Now, how do we do the same thing in PowerShell?

PS C:\> Get-ChildItem -Recurse \podcasts -Include *.mp3 -Exclude !ToFix |
  Move-Item -Destination C:\temp\podcasts\!ToFix -Force

Shortened by using aliases and shortened parameter names:

PS C:\> ls -r \podcasts -In *.mp3 -Ex "!ToFix" |
  move -Dest C:\temp\podcasts\!ToFix -Force

We use Get-ChildItem with the recurse option to get all the objects in the podcast directory. The Include option filters for files that contain ".mp3" and the Exclude option removes the !ToFix directory. The results are piped into Move-Item where the destination directory is specified. The Force option is used to force overwriting.

Now I'm ready to nerd out with my podcasts. Hal is a nerd too, but I wonder if he listens to any podcasts.

Hal gets jiggy with it:

No I don't listen to podcasts. And you damn kids stay off my lawn!

Here's the first solution I rattled off for this week's challenge:

find podcasts -name \*.mp3 | grep -v /ToFix/ | xargs -I{} cp {} podcasts/ToFix

This one's pretty straightforward: find all files named *.mp3, filter out pathnames containing the "ToFix" target directory, and copy all other files into the target dir via "xargs ... cp".

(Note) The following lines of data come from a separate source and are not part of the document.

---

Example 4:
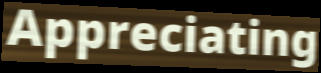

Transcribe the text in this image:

Appreciating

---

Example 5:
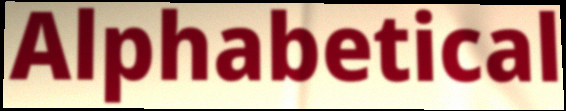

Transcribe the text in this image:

Alphabetical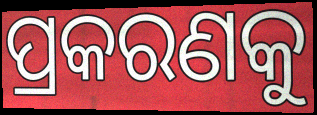
ପ୍ରକରଣକୁ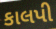
કાલપીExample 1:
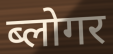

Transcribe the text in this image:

ब्लोगर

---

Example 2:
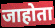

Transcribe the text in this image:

जाहोता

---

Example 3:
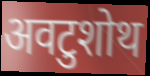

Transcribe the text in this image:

अवटुशोथ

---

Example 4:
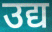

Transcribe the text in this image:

उद्य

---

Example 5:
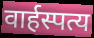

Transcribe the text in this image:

वार्हस्पत्य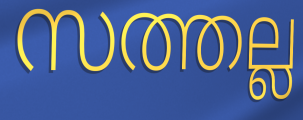
സത്തല്ല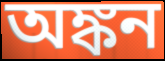
অঙ্কনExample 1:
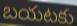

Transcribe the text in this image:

బయటకు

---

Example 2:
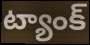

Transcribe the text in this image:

ట్యాంక్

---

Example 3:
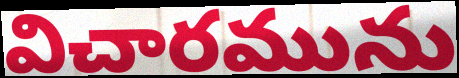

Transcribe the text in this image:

విచారమును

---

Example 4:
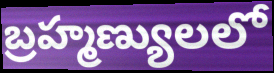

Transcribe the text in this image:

బ్రహ్మణ్యులలో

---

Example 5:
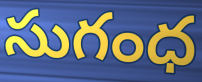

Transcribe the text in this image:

సుగంధ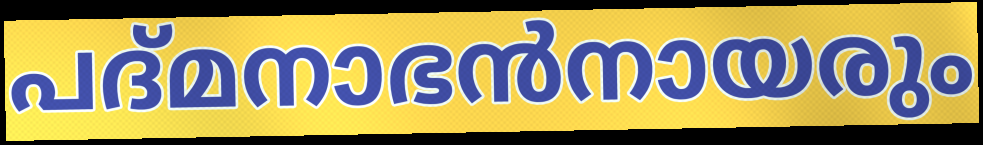
പദ്മനാഭൻനായരും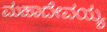
ಮಹಾದೇವಯ್ಯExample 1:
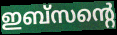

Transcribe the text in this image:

ഇബ്സന്റെ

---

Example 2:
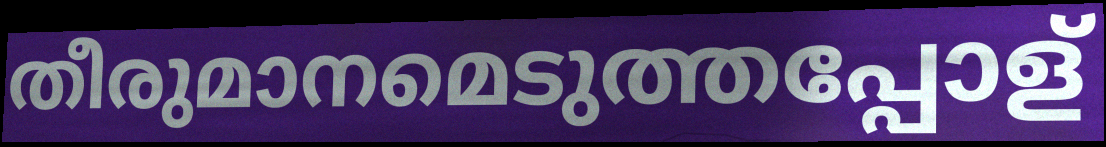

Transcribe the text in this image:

തീരുമാനമെടുത്തപ്പോള്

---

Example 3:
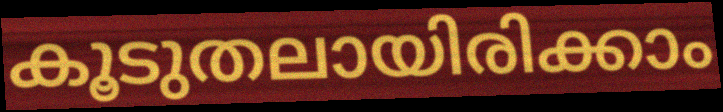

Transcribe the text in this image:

കൂടുതലായിരിക്കാം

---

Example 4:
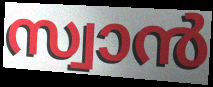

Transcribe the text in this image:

സ്വാൻ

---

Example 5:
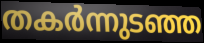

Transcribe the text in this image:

തകർന്നുടഞ്ഞ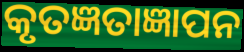
କୃତଜ୍ଞତାଜ୍ଞାପନ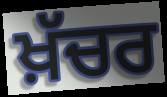
ਖ਼ੱਚਰ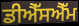
ਡੀਐੱਸਐੱਮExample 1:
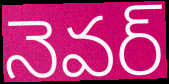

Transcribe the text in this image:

నెవర్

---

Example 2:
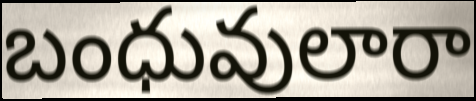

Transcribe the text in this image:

బంధువులారా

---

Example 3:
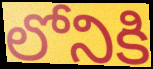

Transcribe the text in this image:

లోనికి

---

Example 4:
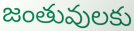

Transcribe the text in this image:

జంతువులకు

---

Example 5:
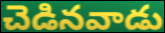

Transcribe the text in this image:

చెడినవాడుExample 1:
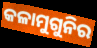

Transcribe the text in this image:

କଳାମୁଗୁନିର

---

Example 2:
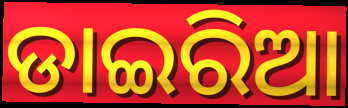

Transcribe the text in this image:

ଡାଇରିଆ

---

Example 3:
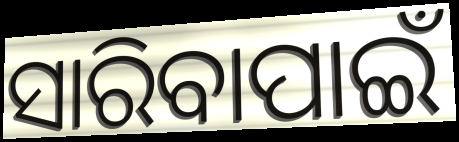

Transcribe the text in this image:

ସାରିବାପାଇଁ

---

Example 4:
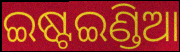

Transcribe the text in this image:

ଇଷ୍ଟଇଣ୍ଡିଆ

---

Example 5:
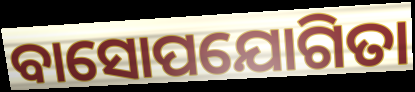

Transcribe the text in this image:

ବାସୋପଯୋଗିତା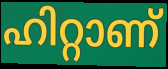
ഹിറ്റാണ്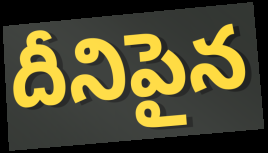
దీనిపైన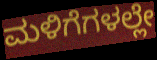
ಮಳಿಗೆಗಳಲ್ಲೇ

We have to use "-I{}" here because the cp command will be terminated by the target directory path. The path names we're feeding in on the standard input are the middle arguments to the command, and we use the "{}" to place them appropriately in the command line. One bonus to using "-I" is that it forces xargs to treat each line of input as a single argument and ignore spaces in file names, so we don't need to worry about escaping or quoting our arguments or messing around with "find ... -print0".

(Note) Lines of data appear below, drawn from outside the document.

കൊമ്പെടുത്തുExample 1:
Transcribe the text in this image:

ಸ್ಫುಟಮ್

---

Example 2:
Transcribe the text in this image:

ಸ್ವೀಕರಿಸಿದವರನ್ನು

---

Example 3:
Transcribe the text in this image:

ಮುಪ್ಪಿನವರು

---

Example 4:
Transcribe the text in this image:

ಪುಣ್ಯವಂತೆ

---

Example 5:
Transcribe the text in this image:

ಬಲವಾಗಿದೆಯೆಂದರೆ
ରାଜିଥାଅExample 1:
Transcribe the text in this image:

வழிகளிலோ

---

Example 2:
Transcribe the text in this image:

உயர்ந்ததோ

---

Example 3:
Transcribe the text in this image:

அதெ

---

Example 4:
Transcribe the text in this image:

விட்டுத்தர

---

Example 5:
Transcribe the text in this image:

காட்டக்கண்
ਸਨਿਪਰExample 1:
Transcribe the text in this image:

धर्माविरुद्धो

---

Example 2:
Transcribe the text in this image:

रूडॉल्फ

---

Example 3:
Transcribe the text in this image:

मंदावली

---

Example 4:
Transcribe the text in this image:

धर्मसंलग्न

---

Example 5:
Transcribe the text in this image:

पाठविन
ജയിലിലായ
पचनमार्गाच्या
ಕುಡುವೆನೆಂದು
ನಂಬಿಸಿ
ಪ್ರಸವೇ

But since we just covered "find ... -prune" in Episode 112, you may be wondering why I used "grep -v" above when I could just filter out the "ToFix" directory within the find command itself:

find podcasts \( -name \*.mp3 \) -o \( -name ToFix -prune -false \) | 
    xargs -I{} cp {} podcasts/ToFix

Comparing the two commands, the question sort of answers itself, doesn't it? Personally, I think the version with grep is a whole lot clearer. It's certainly easier to type. So while prunes are good for grumpy old men like me, that doesn't mean I have to use them all the time.

Are you kids still on my lawn?

Hal follows up

Woo-wee! We sure got a lot of feedback after this Episode!

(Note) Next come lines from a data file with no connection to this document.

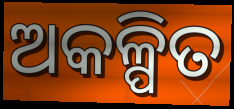
ଅକଳ୍ପିତ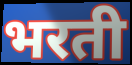
भरती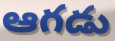
ఆగడుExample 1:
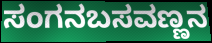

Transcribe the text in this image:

ಸಂಗನಬಸವಣ್ಣನ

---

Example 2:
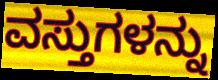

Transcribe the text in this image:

ವಸ್ತುಗಳನ್ನು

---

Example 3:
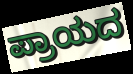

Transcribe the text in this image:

ಪ್ರಾಯದ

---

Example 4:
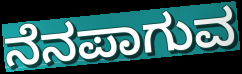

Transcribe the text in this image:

ನೆನಪಾಗುವ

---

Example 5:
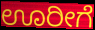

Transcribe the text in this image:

ಊರೀಗೆ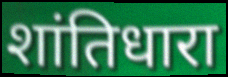
शांतिधाराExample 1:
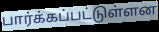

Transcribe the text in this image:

பார்க்கப்பட்டுள்ளன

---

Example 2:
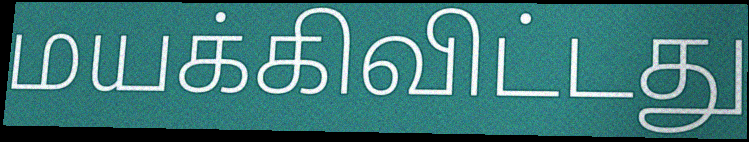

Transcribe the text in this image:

மயக்கிவிட்டது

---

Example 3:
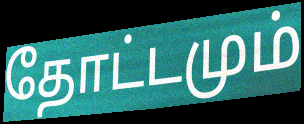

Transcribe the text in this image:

தோட்டமும்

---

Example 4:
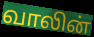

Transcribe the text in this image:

வாலின்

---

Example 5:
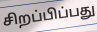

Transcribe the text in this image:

சிறப்பிப்பதுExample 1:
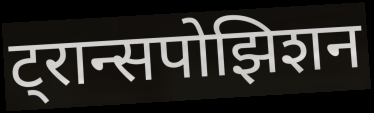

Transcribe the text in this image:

ट्रान्सपोझिशन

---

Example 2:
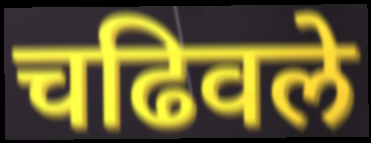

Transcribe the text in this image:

चढिवले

Davide Brini wrote in to point out that newer versions of find have a "-path" option that can be used to simplify things considerably:

find podcasts -name \*.mp3 ! -path podcasts/ToFix/\* | xargs -I{} cp {} podcasts/ToFix

Davide also points out that if you live in the Linux world or at least in a world where you have the GNU fileutils installed everywhere, you can do things like this:

find podcasts -name \*.mp3 ! -path podcasts/ToFix/\* -exec cp -t podcasts/ToFix {} +

First, note the use of "cp -t ...", which allows me to specify the target directory as an initial argument. That means the remaining arguments are just the files that need to be copied, so I don't need to muck around with the tedious "-I{}" construct in xargs.

But speaking of xargs, the GNU version of find has a "-exec ... +" construct that basically does the same thing as xargs does. Rather than executing the specified command once for each file found, the "-exec ... +" option will aggregate multiple found files to reduce the number of executions.

In a separate email, Ole Tange wrote in to point out that my solutions fail miserably if any of the files we're copying contain quotes in the file names. Ole suggests using either the "-print0" option to GNU find or GNU Parallel, which properly handles input lines containing quotes:

find podcasts -name \*.mp3 | grep -v /ToFix/ | parallel -X cp {} podcasts/ToFix

Davide's final solution using "-exec ... +" also properly deals with the "file names containing quotes" issue.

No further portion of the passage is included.